Il Comune di San Bonifacio (VR) ha intitolato la Sala Polivalente di San Bonifacio a Delfina Borgato, staffetta della Brigata Garibaldi deportata a Mauthausen il 5 agosto 1944. Oltre alle autorità ed ai famigliari, alla cerimonia ha partecipato anche una delegazione di Aned Verona con il Presidente Ennio Trivellin e la Vicepresidente Tiziana Valpiana.


Delfina Borgato

(Saonara-PD 7 aprile 1927, San Bonifacio-VR 13 maggio 2015)
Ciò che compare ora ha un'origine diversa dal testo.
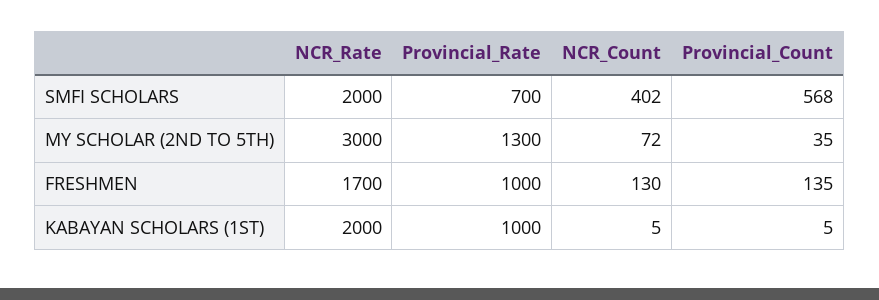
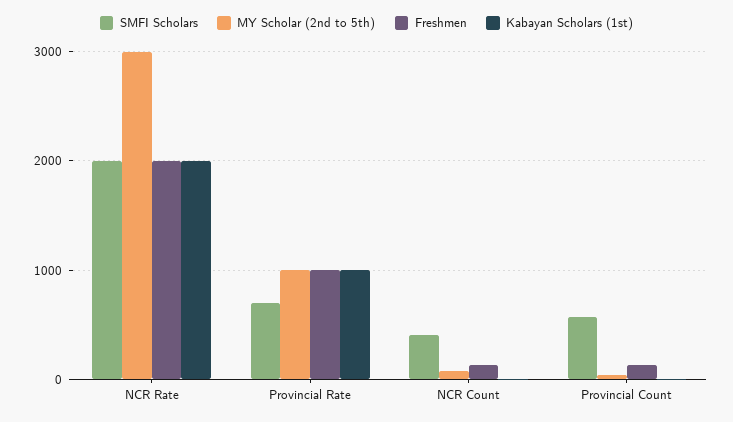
MY SCHOLAR (2ND TO 5TH), Provincial_Rate: 1300 -> 1000
FRESHMEN, NCR_Rate: 1700 -> 2000

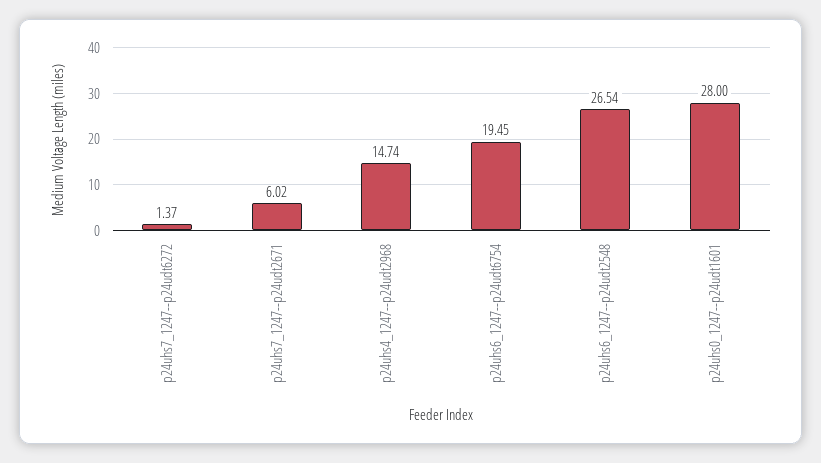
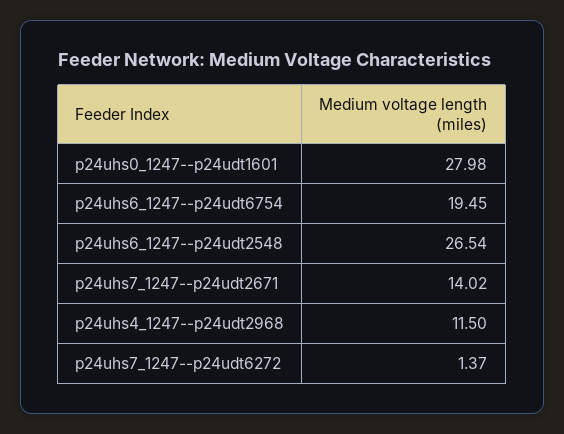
p24uhs7_1247--p24udt2671: 6.02 -> 14.02
p24uhs4_1247--p24udt2968: 14.74 -> 11.5
p24uhs0_1247--p24udt1601: 28 -> 27.98

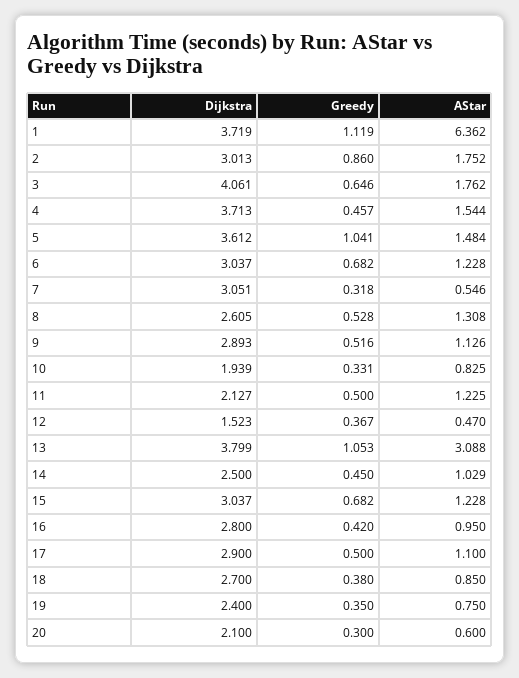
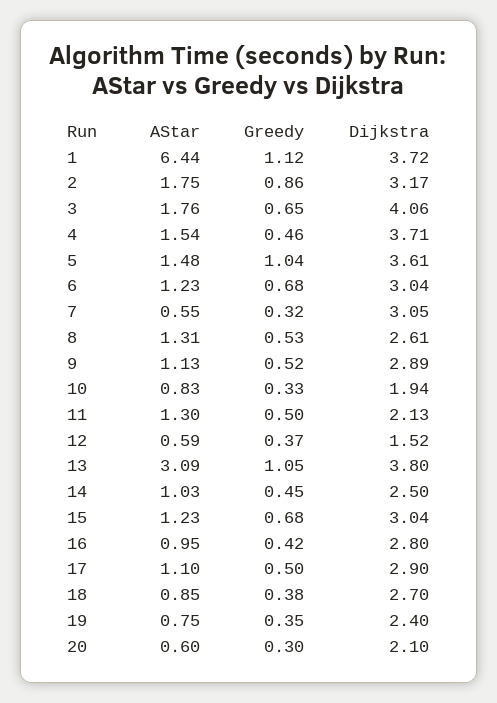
AStar, 1: 6.362 -> 6.44
Dijkstra, 2: 3.013 -> 3.17
AStar, 11: 1.225 -> 1.3
AStar, 12: 0.47 -> 0.59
Delfina Borgato era di famiglia contadina, il padre Giovanni era affittuario dei fratelli Sgaravatti, nei cui vivai durante la Seconda Guerra Mondiale fu realizzato un campo di lavoro per prigionieri inglesi di origine sudafricana.
Interruppe gli studi dopo la quinta elementare per contribuire con il suo lavoro di apprendista sarta al sostegno economico della numerosa famiglia: ebbe dieci fra fratelli e sorelle minori di lei.
Aveva solo 16 anni quando nel settembre 1943 iniziò a Padova l’occupazione nazista e l’ambasciata inglese prese contatti con alcuni religiosi (tra cui Padre Palcido Cortese della Basilica del Santo) impegnati in azioni di resistenza civile per mettere in salvo i prigionieri, fuggiti dal campo di lavoro e ricercati.
Essi riuscivano a sopravvivere soltanto grazie all’aiuto che la popolazione locale dava loro, nonostante i rischi che questi atti di solidarietà comportavano. Alcune coraggiose giovani, in gran parte studentesse (Teresa, Lidia e Liliana Martini, Milena Zambon, Parisina Lazzari), con la rete di salvataggio creata da Ezio Franceschini ed Armando Romani (FRAMA) in contatto con Egidio Meneghetti del Comitato di Liberazione Regionale Veneto, contribuirono a mettere in salvo almeno trecento inglesi: fingendosi amiche o fidanzate dei ricercati, cui erano stati forniti di abiti civili e documenti falsi, li accompagnavano alla stazione ferroviaria, dove questi prendevano il treno per Milano per passare poi in Svizzera e da lì iniziare un più sicuro percorso di ritorno in patria.
Anche la giovane sartina, coinvolta dalla zia, la quarantacinquenne suora laica Maria Borgato, e educata fin da piccola al valore della solidarietà nell’ambito dell’Azione cattolica, contribuì a mettere in salvo almeno trenta prigionieri.
Ma la notte del 13 marzo 1944 fu arrestata insieme al padre, alla zia e ad altre e condotta nelle carceri di Santa Maria Maggiore a Venezia, dove riuscì a resistere a minacce e percosse senza svelare né i fatti né i nomi di cui era a conoscenza.
Alla fine di luglio fu trasferita nel centro di smistamento di Gries vicino a Bolzano, dove conobbe la veronese Pasquina Chiarotto, con cui strinse un duraturo legame di amicizia.
In agosto partì per Mauthausen, per essere poi destinata al campo satellite di Linz, campo di classe 3, cioè di punizione e di annientamento attraverso il lavoro, dove, secondo quanto riconobbe lo stesso Governo tedesco quando le destinò un modesto risarcimento, fu soggetta a lavori forzati in condizioni di schiavitù.
Sopravvisse agli stenti e alle malattie finché nell’aprile del 1945 riuscì a fuggire e ad iniziare, con mezzi di fortuna, l’avventuroso viaggio di ritorno che, passando per Bolzano e Pescantina (Verona), la riportò a casa il 29 giugno.
Nel campo di Linz intrecciò una interessante corrispondenza con i parenti e le amiche; scrisse un breve diario (diario primo), che registra sommariamente i fatti a partire dal 26 settembre 1944, e tre mesi dopo il rientro in Italia lo ricopiò ampliandolo (diario secondo).
Una dichiarazione della Presidenza del Consiglio dei Ministri del 3 marzo 1947 attesta che Delfina Borgato è stata riconosciuta partigiana combattente appartenente alla Brigata Garibaldi Btg 7 zona Padova dal primo ottobre 1943 al primo maggio 1945.